Five days after the explosion, Stafford Warren, head of radiation safety for the test, reported to Groves that “a very serious hazard” existed over a 2,700-square-mile area downwind from the test—an area 70 times greater than the 38.5 square miles predicted by Los Alamos scientists before the explosion. In 2010, the US Centers for Disease Control and Prevention underscored Warren’s assessment by concluding that “exposure rates in public areas from the world’s first nuclear explosion were measured at levels 10,000 times higher than currently allowed.”[22]

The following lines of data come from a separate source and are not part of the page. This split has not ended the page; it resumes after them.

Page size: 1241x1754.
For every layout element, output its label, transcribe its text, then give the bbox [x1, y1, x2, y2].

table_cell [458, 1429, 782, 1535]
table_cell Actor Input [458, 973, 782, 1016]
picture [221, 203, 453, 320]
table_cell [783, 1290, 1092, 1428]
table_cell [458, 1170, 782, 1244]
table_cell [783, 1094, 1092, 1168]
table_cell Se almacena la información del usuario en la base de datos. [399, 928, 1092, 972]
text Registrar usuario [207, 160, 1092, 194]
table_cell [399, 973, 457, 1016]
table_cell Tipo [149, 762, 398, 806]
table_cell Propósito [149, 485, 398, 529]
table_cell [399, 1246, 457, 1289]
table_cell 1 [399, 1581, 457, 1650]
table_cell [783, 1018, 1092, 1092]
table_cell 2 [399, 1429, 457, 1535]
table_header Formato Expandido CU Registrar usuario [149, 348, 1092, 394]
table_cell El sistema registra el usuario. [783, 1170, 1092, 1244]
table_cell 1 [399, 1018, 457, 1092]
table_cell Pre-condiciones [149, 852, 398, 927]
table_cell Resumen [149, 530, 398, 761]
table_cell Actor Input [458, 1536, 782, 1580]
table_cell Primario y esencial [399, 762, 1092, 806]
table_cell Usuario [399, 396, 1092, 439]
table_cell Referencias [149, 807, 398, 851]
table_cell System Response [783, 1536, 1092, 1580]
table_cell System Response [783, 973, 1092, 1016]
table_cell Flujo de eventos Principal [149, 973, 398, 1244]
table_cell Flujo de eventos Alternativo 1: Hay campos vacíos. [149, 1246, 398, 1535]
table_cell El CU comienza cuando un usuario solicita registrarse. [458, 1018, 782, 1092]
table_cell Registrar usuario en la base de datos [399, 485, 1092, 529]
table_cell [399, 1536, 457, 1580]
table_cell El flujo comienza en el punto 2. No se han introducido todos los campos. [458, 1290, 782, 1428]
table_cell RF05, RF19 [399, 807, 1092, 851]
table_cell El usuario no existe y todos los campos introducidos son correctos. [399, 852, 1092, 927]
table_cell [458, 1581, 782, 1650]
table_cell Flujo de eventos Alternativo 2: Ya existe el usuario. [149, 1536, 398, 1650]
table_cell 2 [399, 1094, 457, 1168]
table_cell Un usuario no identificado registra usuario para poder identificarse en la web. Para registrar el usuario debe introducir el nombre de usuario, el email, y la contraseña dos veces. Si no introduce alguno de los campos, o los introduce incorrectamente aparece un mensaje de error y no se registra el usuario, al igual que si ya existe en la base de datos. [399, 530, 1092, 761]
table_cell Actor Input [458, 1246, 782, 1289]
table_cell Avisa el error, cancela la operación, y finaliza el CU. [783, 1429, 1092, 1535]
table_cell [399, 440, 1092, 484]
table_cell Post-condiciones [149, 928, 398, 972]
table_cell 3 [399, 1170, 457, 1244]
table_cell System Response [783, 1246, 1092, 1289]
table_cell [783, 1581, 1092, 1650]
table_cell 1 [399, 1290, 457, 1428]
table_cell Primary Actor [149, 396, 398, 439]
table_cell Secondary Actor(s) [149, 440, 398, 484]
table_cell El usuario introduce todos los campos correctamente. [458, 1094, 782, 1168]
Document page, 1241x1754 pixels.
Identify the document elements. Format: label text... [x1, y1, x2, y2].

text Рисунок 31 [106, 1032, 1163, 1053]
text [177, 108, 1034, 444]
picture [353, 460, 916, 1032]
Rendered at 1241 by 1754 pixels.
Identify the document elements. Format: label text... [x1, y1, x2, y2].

In a matter of weeks, Oppenheimer and Groves were made aware by the Eastman-Kodak company that fallout containing radioactive particles from the Trinity detonation had fogged its X-ray film stock via contaminated cardboard packages. River water and straw used in making the cardboard had been radioactively contaminated at high levels—1,254 miles away from the test, at a facility near Vincennes, Indiana.[23] The government took prompt action to warn Eastman-Kodak, a prime Manhattan Project contractor, about pending future bomb tests.

Meanwhile, after 75 years, justice is long overdue for thousands of down-winders who were never warned about the poisonous radioactive clouds created by the first nuclear bomb explosion.